Si paragona la sua casa di Tite Street, Chelsea – decorata dall’architetto di moda E. W. Godwin – a un faro e a una torre di avorio; Connie, la sposa dagli occhi color violetto, e i due figli bambini sollecitano appellativi di squisitezza o di invidia. Seduto al tavolo che appartenne a Carlyle, di fronte a un calco di Prassitele, l’arbitro stende con quieta letizia le pagine che splenderanno nella Pall Mall Gazette o nella Dramatic Review, o nella rivista femminile di cui Wilde ha graziosamente assunto la direzione rinnovandone il titolo in The Woman’s World.
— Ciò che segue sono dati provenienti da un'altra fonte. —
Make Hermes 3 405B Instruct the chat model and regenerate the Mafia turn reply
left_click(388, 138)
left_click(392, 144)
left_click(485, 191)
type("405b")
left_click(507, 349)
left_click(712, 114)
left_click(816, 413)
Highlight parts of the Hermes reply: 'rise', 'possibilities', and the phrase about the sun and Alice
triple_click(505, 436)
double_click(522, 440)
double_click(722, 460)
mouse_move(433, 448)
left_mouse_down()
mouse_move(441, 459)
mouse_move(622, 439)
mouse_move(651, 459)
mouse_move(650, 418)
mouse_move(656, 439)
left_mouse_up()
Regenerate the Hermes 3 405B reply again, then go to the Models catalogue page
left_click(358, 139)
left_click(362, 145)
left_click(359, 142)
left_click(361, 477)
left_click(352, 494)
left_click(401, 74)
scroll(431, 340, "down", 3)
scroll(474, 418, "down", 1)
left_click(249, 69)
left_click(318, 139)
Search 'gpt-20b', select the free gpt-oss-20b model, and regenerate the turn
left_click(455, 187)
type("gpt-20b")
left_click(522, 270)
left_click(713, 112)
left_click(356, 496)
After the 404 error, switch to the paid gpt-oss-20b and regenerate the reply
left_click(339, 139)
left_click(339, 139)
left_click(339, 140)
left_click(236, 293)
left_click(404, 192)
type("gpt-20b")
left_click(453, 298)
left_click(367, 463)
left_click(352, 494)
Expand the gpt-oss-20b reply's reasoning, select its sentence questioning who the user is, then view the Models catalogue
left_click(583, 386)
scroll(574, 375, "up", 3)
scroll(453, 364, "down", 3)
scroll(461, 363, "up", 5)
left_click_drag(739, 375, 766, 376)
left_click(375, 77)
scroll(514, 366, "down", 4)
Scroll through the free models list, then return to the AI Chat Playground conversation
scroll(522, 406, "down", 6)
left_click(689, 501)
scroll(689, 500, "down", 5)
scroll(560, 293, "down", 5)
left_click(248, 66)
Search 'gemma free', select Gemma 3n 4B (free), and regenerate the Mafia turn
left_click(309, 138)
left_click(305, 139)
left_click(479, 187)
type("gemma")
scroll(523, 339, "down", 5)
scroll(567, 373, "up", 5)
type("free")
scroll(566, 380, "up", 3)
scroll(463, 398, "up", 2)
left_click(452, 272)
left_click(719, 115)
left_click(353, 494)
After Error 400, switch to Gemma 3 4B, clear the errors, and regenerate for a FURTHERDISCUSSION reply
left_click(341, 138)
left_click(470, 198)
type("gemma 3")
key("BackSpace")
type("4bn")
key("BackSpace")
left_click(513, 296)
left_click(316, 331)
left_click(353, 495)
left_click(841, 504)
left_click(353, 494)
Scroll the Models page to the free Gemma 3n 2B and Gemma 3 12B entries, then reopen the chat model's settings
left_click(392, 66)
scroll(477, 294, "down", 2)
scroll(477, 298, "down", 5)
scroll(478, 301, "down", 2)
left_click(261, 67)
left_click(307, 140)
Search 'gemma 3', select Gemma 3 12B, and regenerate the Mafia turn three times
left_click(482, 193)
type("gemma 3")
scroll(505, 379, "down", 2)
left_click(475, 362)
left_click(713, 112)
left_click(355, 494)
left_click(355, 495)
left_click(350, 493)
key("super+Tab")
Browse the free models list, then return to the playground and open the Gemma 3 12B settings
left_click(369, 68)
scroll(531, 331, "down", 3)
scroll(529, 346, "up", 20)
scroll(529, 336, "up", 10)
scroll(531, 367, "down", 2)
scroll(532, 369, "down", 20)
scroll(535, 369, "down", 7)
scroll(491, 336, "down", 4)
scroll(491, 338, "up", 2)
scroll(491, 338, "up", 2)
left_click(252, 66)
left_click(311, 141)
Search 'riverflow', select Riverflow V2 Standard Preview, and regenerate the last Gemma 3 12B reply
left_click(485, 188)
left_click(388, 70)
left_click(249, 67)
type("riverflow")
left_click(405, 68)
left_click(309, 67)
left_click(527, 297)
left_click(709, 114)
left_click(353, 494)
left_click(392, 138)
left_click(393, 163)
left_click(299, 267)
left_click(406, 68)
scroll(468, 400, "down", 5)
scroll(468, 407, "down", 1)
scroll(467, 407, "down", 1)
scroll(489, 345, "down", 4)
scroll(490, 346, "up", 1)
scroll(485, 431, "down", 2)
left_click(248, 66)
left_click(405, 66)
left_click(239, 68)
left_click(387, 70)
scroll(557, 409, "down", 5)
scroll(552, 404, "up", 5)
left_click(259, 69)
Un altro periodico, la Fortnightly Review, accoglie le rasserenanti e non sempre bizzarre argomentazioni utopistiche di L’anima dell’uomo sotto il socialismo: «Tutte le forme di governo sono errate, il dispotismo è ingiusto per tutti, il despota incluso, scompariranno autorità e repressione, non ci saranno crimini perché mancheranno il bisogno e la gelosia; la personalità dell’uomo, un mistero, sarà meravigliosa come quella di un bimbo nel regno dell’individualismo socialista». È abbastanza curioso che in Russia, prima della rivoluzione, Wilde fosse considerato un rivoluzionario a causa di questo gradevole ma innocuo pamphlet pseudocomunista: la potenza delle sigle ideologiche si smentisce di rado. Sta di fatto che la Russia zarista fu, nel primo quindicennio del secolo, la nazione europea nella quale la memoria di Oscar Wilde non venisse vituperata; il primo film ispirato a un’opera di Wilde è russo: Portrèt Dorjana Greja di Vsevolod Emilevič Mejerchold, nell’anno 1915.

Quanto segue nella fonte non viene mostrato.